Thank you for your suggestion, i saw your well-written script, it is a good reference to follow up, I will have a try and achieve it in CMplot with your permission.

regards, Lilin

YinLiLin avatar Sep 25 '19 06:09 YinLiLin

Thanks for the compliment 👨🏻‍💻😁

That would be great. Please go ahead...

Do you have a timeline? It would be great if you could add ... I might simply switch to your package ...

swvanderlaan avatar Oct 08 '19 11:10 swvanderlaan

Any progress on this?

swvanderlaan avatar May 08 '20 15:05 swvanderlaan

Oh, very sorry for that. I missed your response here, apologise for it.

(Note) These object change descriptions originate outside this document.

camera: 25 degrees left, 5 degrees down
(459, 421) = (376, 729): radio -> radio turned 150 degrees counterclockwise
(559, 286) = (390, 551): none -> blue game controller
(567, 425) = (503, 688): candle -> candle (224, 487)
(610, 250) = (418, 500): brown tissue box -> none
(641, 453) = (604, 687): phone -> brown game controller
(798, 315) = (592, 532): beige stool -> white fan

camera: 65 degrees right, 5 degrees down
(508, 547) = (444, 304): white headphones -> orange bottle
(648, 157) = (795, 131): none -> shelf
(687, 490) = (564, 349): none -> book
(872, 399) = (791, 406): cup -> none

I remembered that I checked your script, it seems that we need MAF or other Information to achieve it? am I right? if yes, it maybe a little hard to incorporate this function with CMplot, as CMplot only requires SNP Che Pos Pvalue1 Pvalue2 Pvalue3..., which are generally provided by lots of GWAS soft wares and can be easily prepared by users.

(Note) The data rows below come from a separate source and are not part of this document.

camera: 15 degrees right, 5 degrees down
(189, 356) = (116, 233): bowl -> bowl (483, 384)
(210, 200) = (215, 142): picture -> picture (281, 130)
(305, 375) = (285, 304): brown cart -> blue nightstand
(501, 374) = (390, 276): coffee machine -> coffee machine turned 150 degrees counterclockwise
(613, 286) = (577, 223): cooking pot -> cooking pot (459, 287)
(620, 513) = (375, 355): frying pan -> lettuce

YinLiLin avatar May 10 '20 08:05 YinLiLin

I would argue that MAF and INFO are available for each GWAS. My idea would be to have stratified QQ plots including lambda's per bin (and potentially counts of variants), as a way to assess the raw results from GWAS prior to filtering them. Below an example.

image

These plots are quite informative.

You are right, that for final GWAS summary statistics from meta-analyses, INFO might not be available, but for every GWAS the MAF or CAF or EAF or AF should be available. And all GWAS softwares that I work with - SNPTEST and PLINK for instance - produce (raw) results with these variables.

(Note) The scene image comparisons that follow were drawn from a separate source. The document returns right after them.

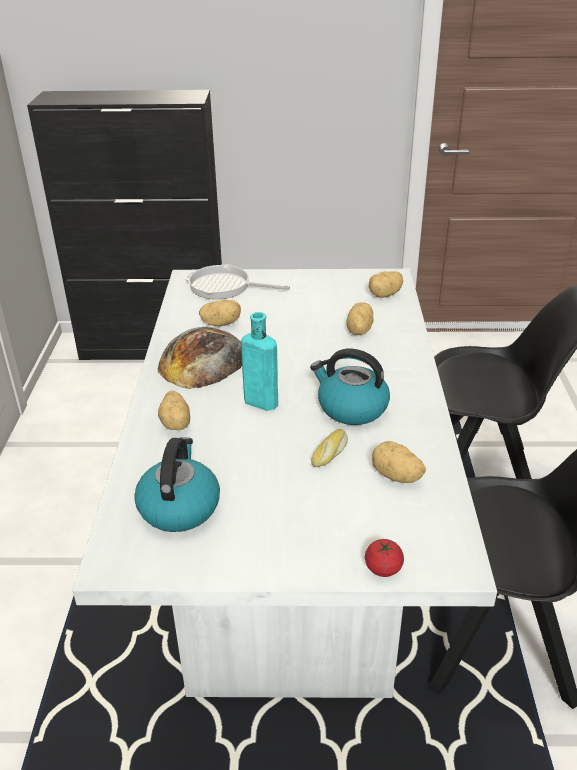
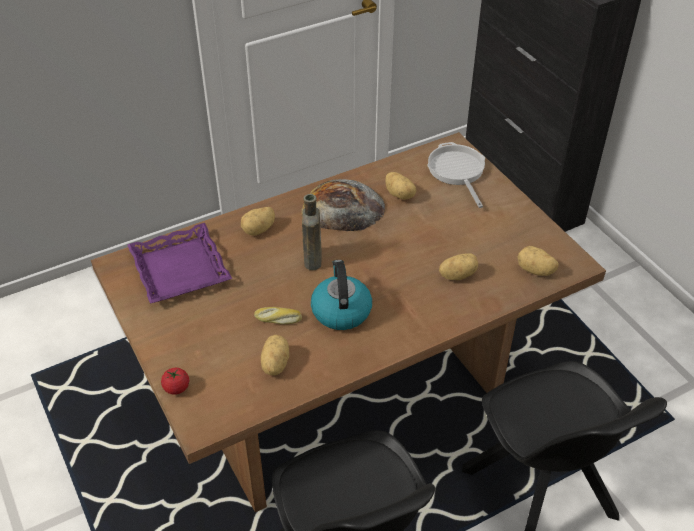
camera: 60 degrees right, 10 degrees up
(179, 506) = (179, 269): kettle -> purple tray
(258, 401) = (312, 258): turquoise bottle -> brown bottle
(292, 558) = (346, 397): white dining table -> brown dining table

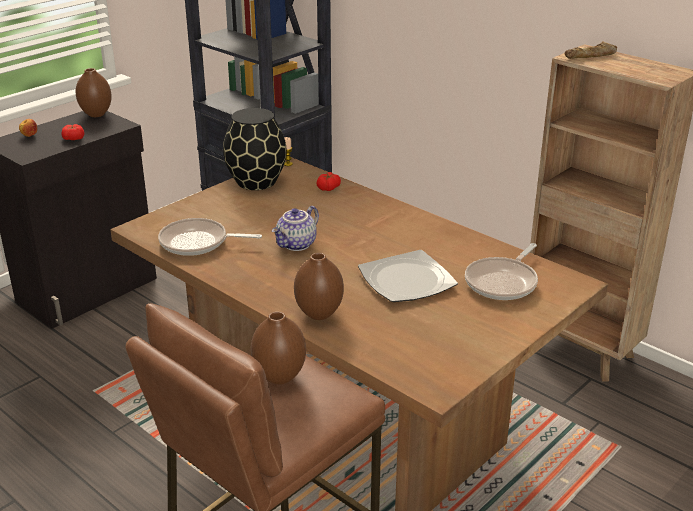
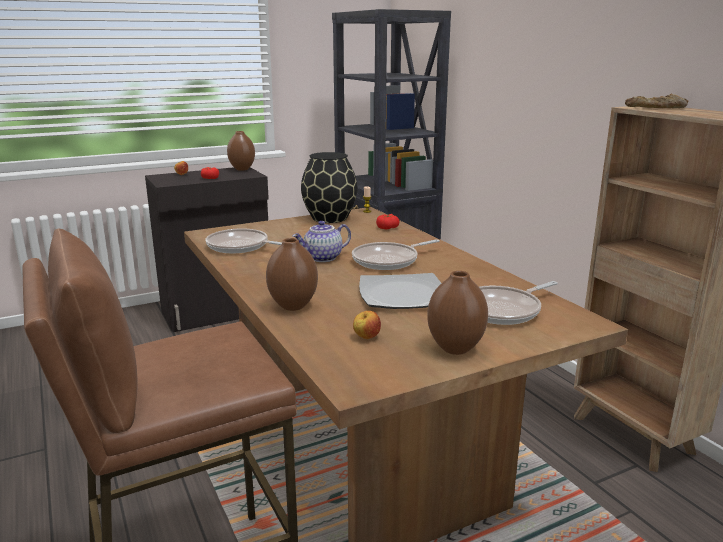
camera: 20 degrees right, 10 degrees down
(279, 377) = (205, 347): brown vase -> brown vase (454, 348)
(363, 237) = (388, 260): none -> frying pan
(411, 337) = (366, 337): none -> apple

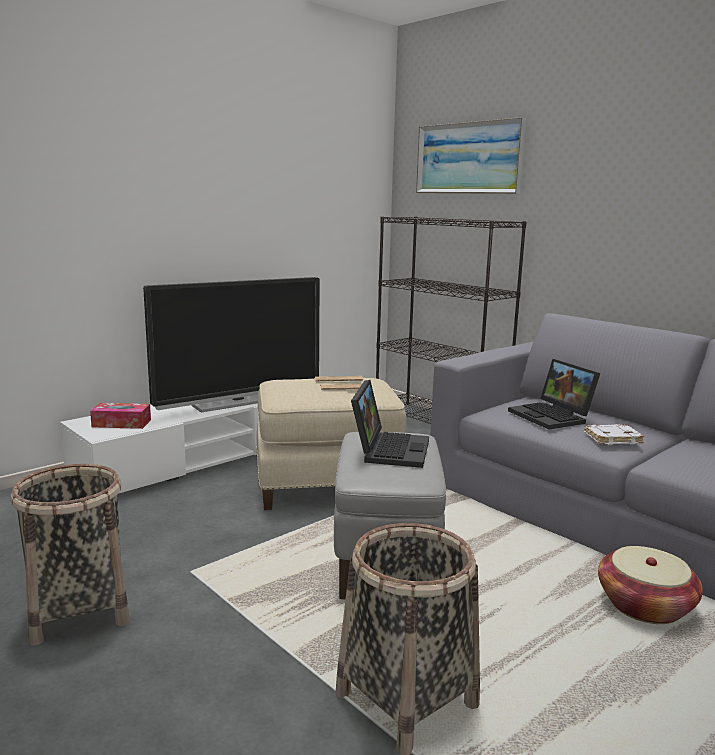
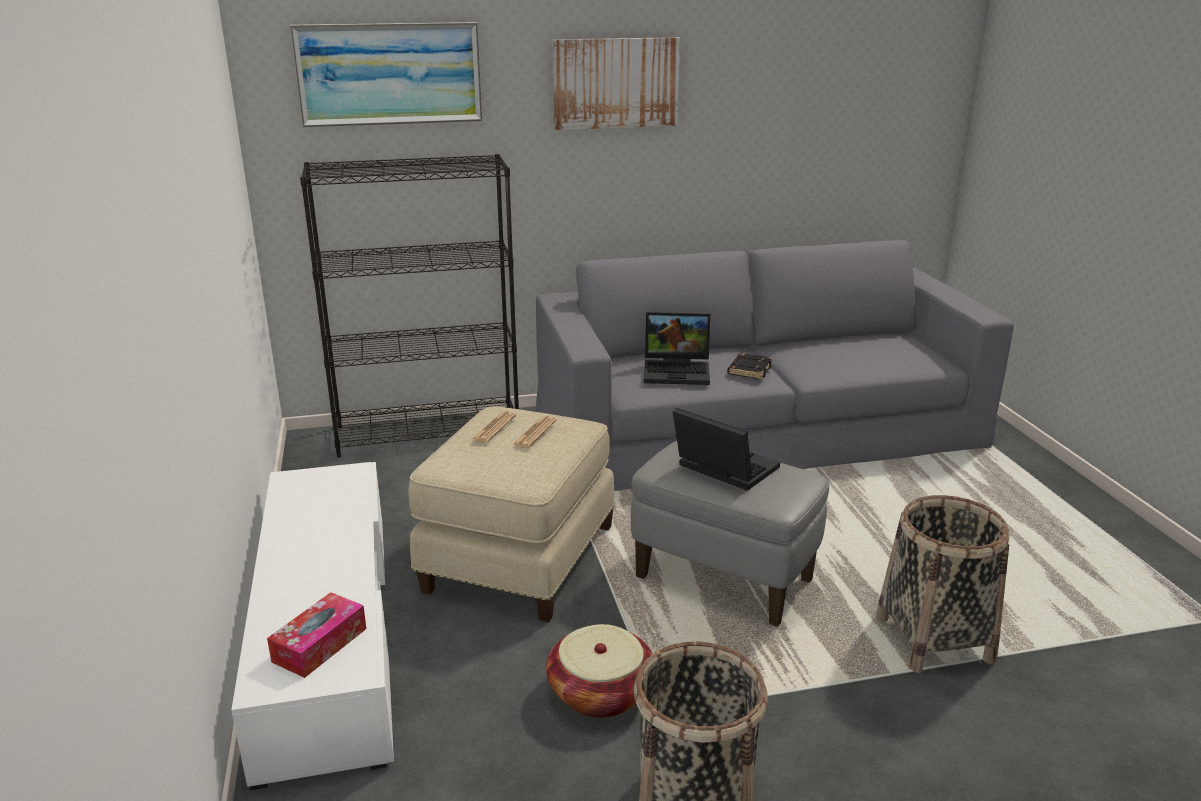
camera: 60 degrees left, 10 degrees up
(238, 401) = (337, 526): television -> none
(612, 438) = (749, 370): white book -> black book
(627, 165) = (615, 83): none -> picture
(644, 606) = (864, 489): basket -> basket (600, 693)

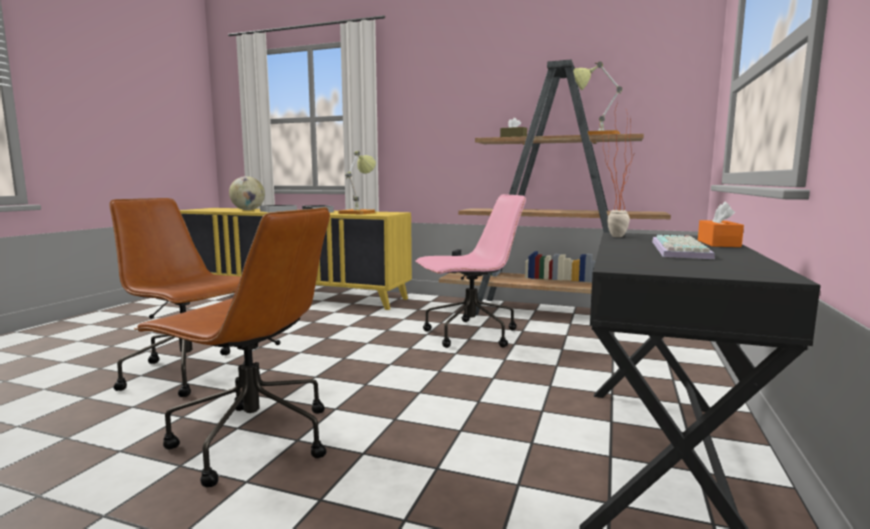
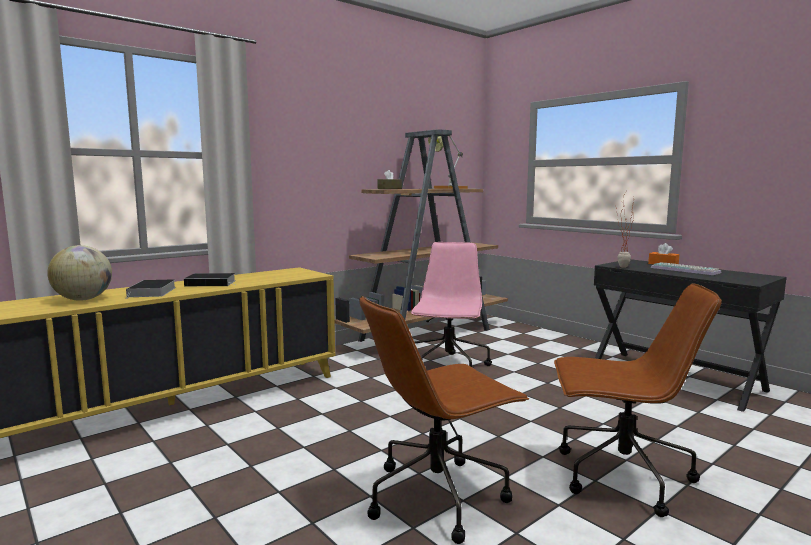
camera: 60 degrees left, 0 degrees up
(251, 439) = (620, 476): brown office chair -> brown office chair turned 45 degrees clockwise
(359, 212) = (269, 276): table lamp -> none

It would be another type of course and yes, one would have to supply these data as a pre-requisite, plot_type = "qs" for instance.

Would be great.

Happy to help implement it - if you could help explaining a bit more what is what in the CMplot function... :-)

swvanderlaan avatar May 12 '20 09:05 swvanderlaan

Thanks for providing the examples, I agree with you, and the stratified QQplot using MAF information is definitely worth to have a try. To avoid breaking the structure of current data format, how about adding a parameter 'maf' in CMplot allowing users to input the MAF information? then we can use it to drew the figure1 you shown above.

YinLiLin avatar May 13 '20 01:05 YinLiLin

Yes that would be a great idea. I would go for two flags maf and info. So users would have to run it twice. And it would impede in the datastructuren - I believe. Because instead of maf you'd have info as an extra column.

swvanderlaan avatar Jun 09 '20 20:06 swvanderlaan

I found it can be achieved on the current version of CMplot when I was in process of tweaking the script, an example was shown below:

library(CMplot)
data(pig60K)

# maf generating
set.seed(123)
maf=0.001+0.45 * runif(nrow(pig60K))

# group assigning on basis of maf
p1=p2=p3=rep(NA, nrow(pig60K))
p1[maf<0.05]=pig60K$trait1[maf<0.05]
p2[maf<0.1&maf>=0.05]=pig60K$trait1[maf<0.1&maf>=0.05]
p3[maf>0.1]=pig60K$trait1[maf>0.1]
data=cbind(pig60K[,1:3], pig60K$trait1, p1, p2, p3)
colnames(data)[-c(1:3)]=c("All", "maf<0.05", "0.05=<maf<0.1","maf>=0.1")

# plot
CMplot(data, plot.type="q", multracks=T, conf.int=F)

The final visualised result: image

Is it consistent with the figures you mentioned above? That means we need to adjust the format of the data manually prior to plotting.

YinLiLin avatar Jun 26 '20 06:06 YinLiLin

Yes, this is a good start. Very good. Only thing lacking is the lambda per bin. That way you can assess whether there is inflation originating from that bin or not.

swvanderlaan avatar Jun 30 '20 22:06 swvanderlaan